Eshwar Chandrashekharan (University of Illinois at Urbana-Champaign) joined as our keynote speaker. He presented research he and his group have been working on titled, “Proactive Approaches to Promote Community Resilience and Foster Desirable Behavior Online”. Eshwar discussed ongoing efforts to combat undesirable online behaviors through research and design that promote resilience and facilitate positive interactions within online conversations and communities.

Prior to Eshwar’s keynote, we had an opening panel and research presentations by CDSC members. For the opening panel, Purdue professors Diana Zulli (Communication) and Marcus Mann (Sociology) joined CDSC faculty Aaron Shaw (Northwestern), and Mako Hill (University of Washington) for an introductory Q&A panel.
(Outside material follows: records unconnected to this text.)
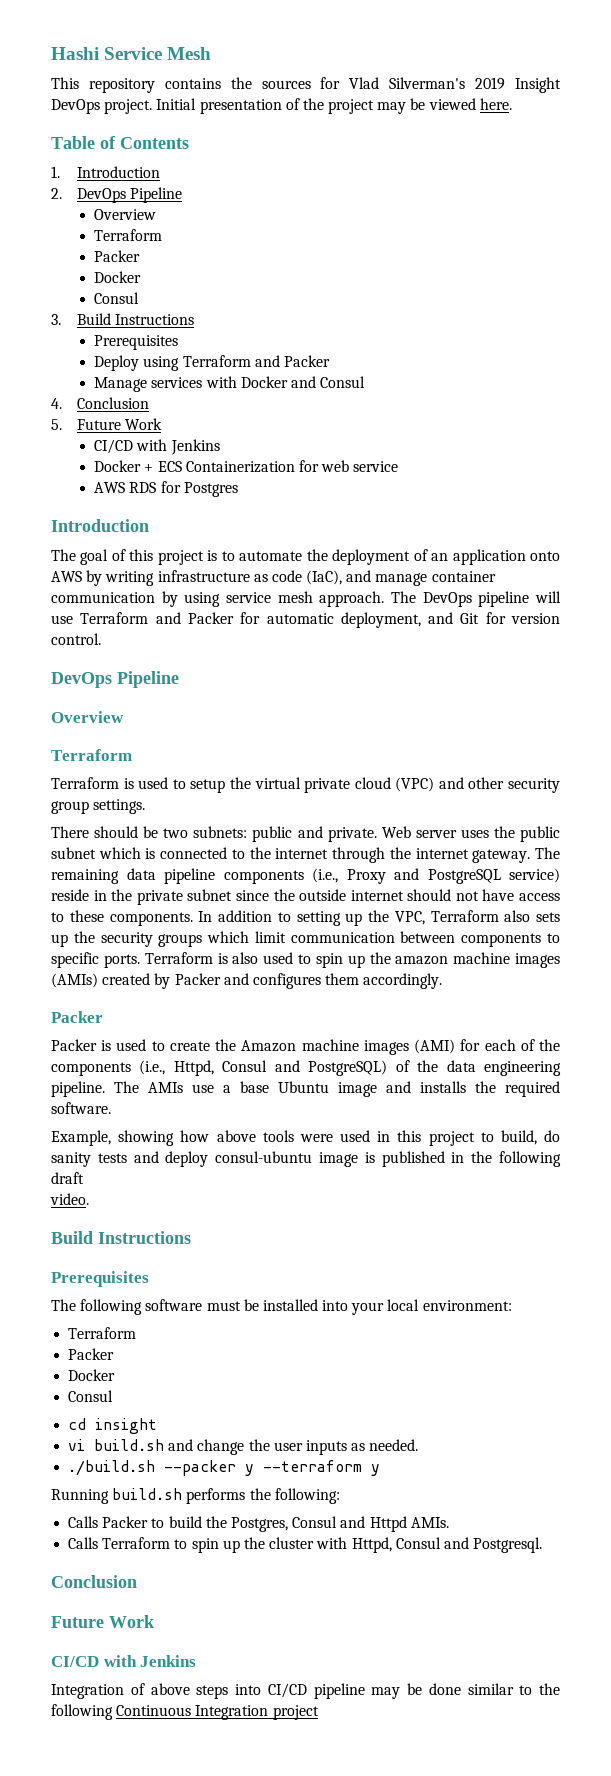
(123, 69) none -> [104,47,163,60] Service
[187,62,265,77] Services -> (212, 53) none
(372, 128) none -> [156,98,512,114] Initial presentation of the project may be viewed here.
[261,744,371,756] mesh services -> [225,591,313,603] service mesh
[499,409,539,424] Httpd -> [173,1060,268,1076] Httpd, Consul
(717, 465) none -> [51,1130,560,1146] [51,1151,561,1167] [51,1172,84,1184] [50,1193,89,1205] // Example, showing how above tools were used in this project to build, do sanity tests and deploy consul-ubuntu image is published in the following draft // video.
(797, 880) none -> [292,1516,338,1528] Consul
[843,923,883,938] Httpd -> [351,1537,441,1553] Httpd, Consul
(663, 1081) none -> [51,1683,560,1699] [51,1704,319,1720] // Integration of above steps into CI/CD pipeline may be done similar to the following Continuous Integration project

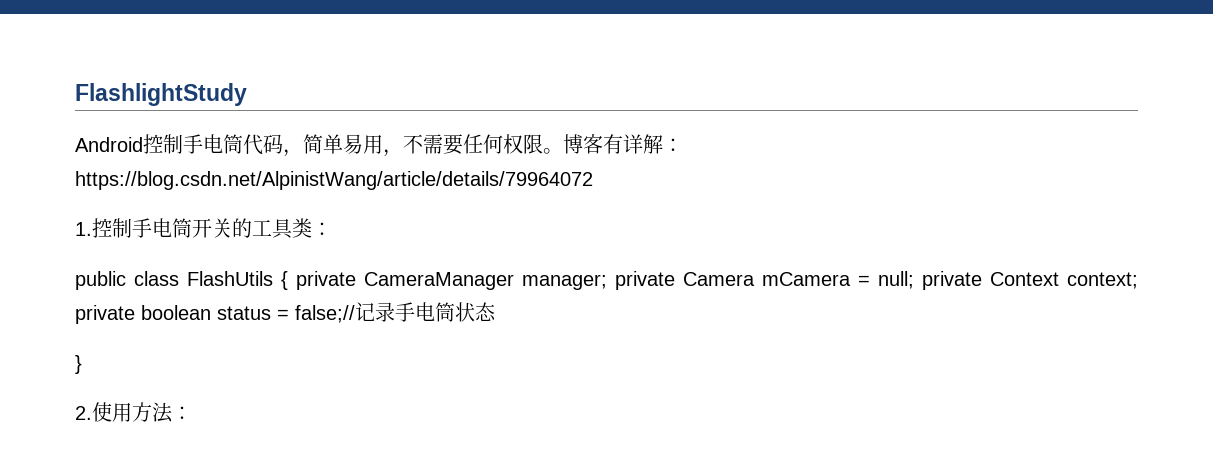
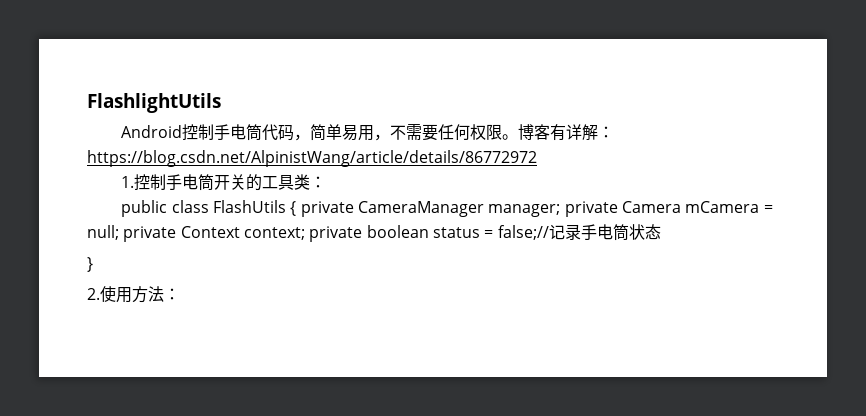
[75,83,247,106] FlashlightStudy -> [87,93,221,113] FlashlightUtils
[75,171,593,190] https://blog.csdn.net/AlpinistWang/article/details/79964072 -> [87,150,537,167] https://blog.csdn.net/AlpinistWang/article/details/86772972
The panel discussed what we know about online communities, what new questions we are just starting to answer, and what exciting new methods are being used.

Following the panel, CDSC students Carl Colglazier (Northwestern), Sohyeon Hwang (Northwestern), and Kaylea Champion (University of Washington) gave really wonderful talks on their research. Carl talked about his work on moderation in the Fediverse, and the impact of site-level blocking. Sohyeon provided a number of provocations about community governance in the face of AI-driven changes, while Kaylea discussed her work on underproduction in social systems. They all gave fantastic presentations and inspired great conversations among attendees.

Overall, it was an excellent symposium that we hope helps to push our field forward. Thank you to all who attended and made it such a great event. A special thank you to the CDSC Purdue members for organizing the event and to Thatiany Andrade Nunes for taking photos!